De Omgevingsverordening Gelderland, zoals die luidde op 17 mei 2017

Artikel 2.7.4.2

1. Een bestemmingsplan voor gronden binnen een Nationaal landschap en buiten de GO, het GNN en de Nieuwe Hollandse Waterlinie, maakt ten opzichte van het ten tijde van de inwerkingtreding van de verordening geldende bestemmingsplan alleen bestemmingen mogelijk die de kernkwaliteiten van een Nationaal Landschap niet aantasten of versterken. Deze kernkwaliteiten zijn vastgelegd in bijlage 6 Kernkwaliteiten Nationale Landschappen van deze verordening.
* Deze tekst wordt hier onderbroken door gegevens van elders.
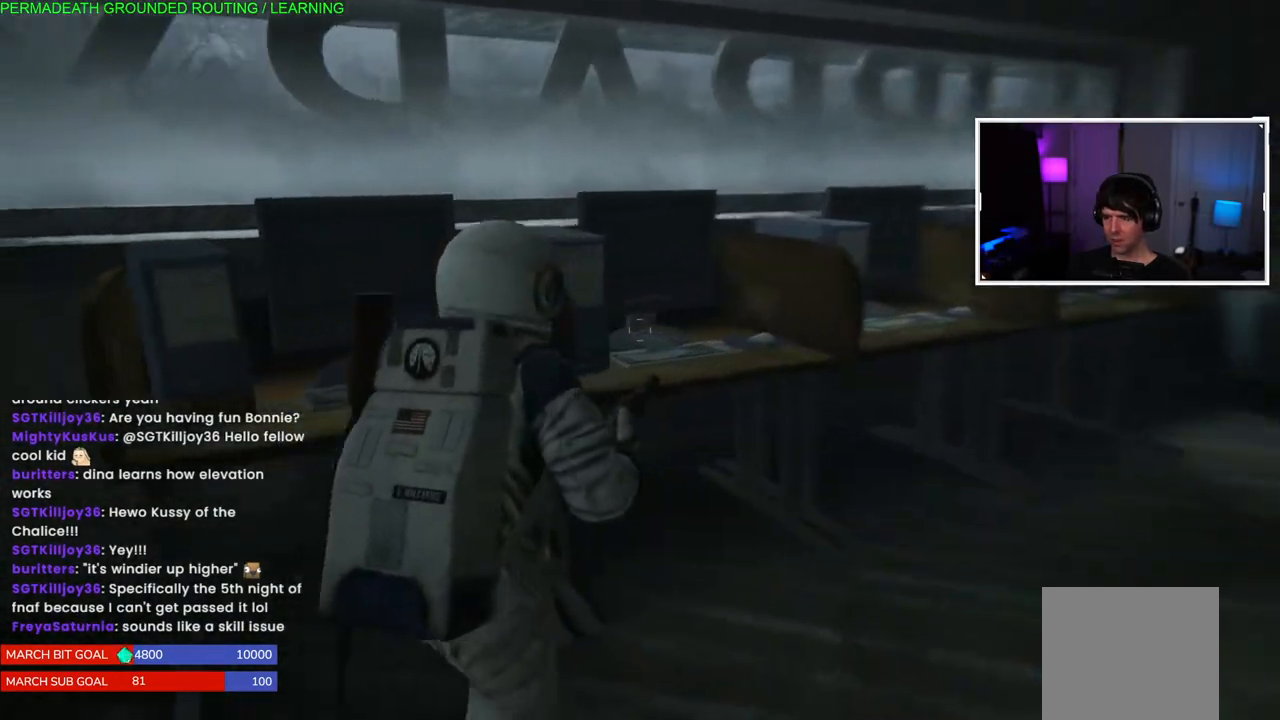
{"buttons": ["L1"], "left_stick": "up-right", "right_stick": "right", "events": [[33, "right_stick", "right"], [67, "left_stick", "up-right"]]}
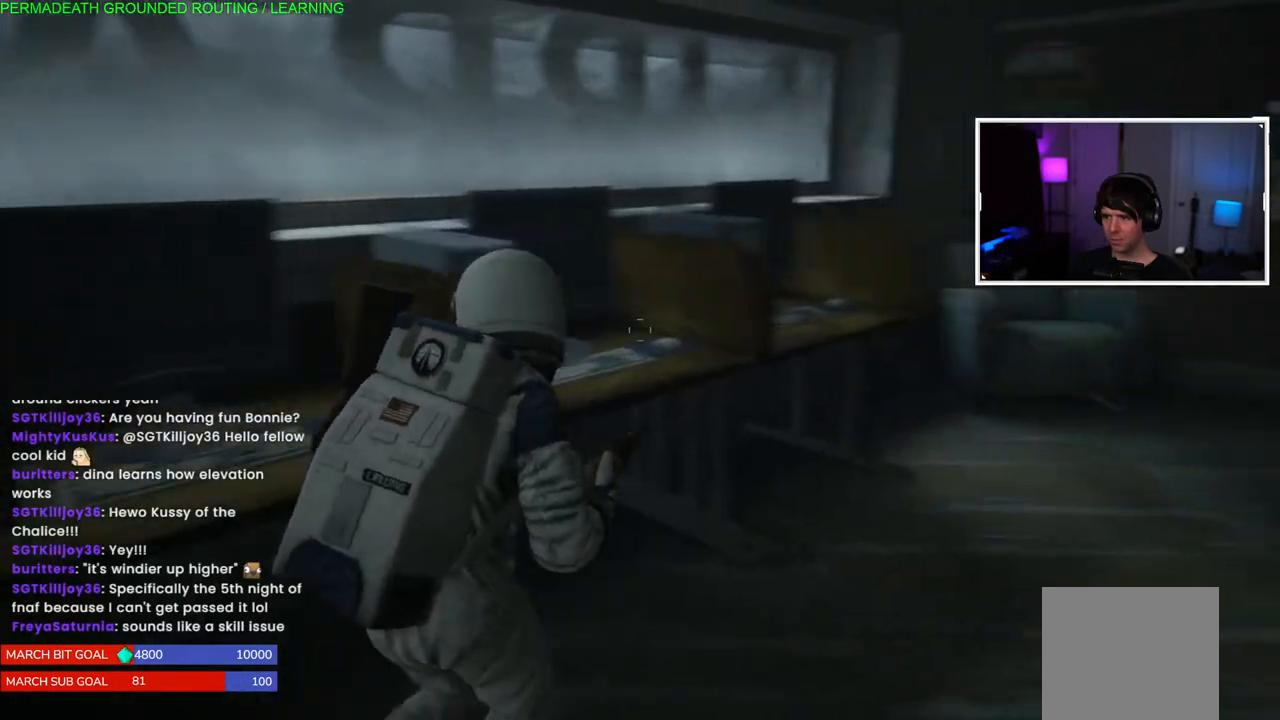
{"buttons": ["L1"], "left_stick": "up-right", "right_stick": "right", "events": []}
2. In afwijking van het bepaalde in het eerste lid zijn activiteiten die afbreuk doen aan de kernkwaliteiten of deze kernkwaliteiten niet versterken mogelijk:

a. als er geen reële alternatieven zijn;

b. er sprake is van redenen van groot openbaar belang; en

c. er compenserende maatregelen worden getroffen ter waarborging van de kernkwaliteiten van de Nationale Landschappen zoals vastgelegd in bijlage 6 Kernkwaliteiten Nationale Landschappen

3. De geometrische plaatsbepaling van het bepaalde in dit artikel is vervat in het GML-bestand NL.IMRO.9925.PVOVa4-vst1 en is verbeeld op de bij deze verordening behorende kaart Regels Landschap.

Artikel 2.7.2.1

1. In een bestemmingsplan dat betrekking heeft op gronden gelegen binnen de Groene Ontwikkelingszone (GO) worden geen nieuwe grootschalige ontwikkelingen mogelijk gemaakt die leiden tot een significante aantasting van de kernkwaliteiten van het betreffende gebied, tenzij:

a. geen reële alternatieven aanwezig zijn;

b. sprake is van redenen van groot openbaar belang;

c. de negatieve effecten op de kernkwaliteiten, de oppervlakte en de samenhang zoveel mogelijk worden beperkt; en

d. de overblijvende negatieve effecten op de kernkwaliteiten, de oppervlakte en de samenhang gelijkwaardig worden gecompenseerd overeenkomstig het bepaalde in de artikelen 2.7.1.1, derde tot en met zesde lid, en 2.7.1.3.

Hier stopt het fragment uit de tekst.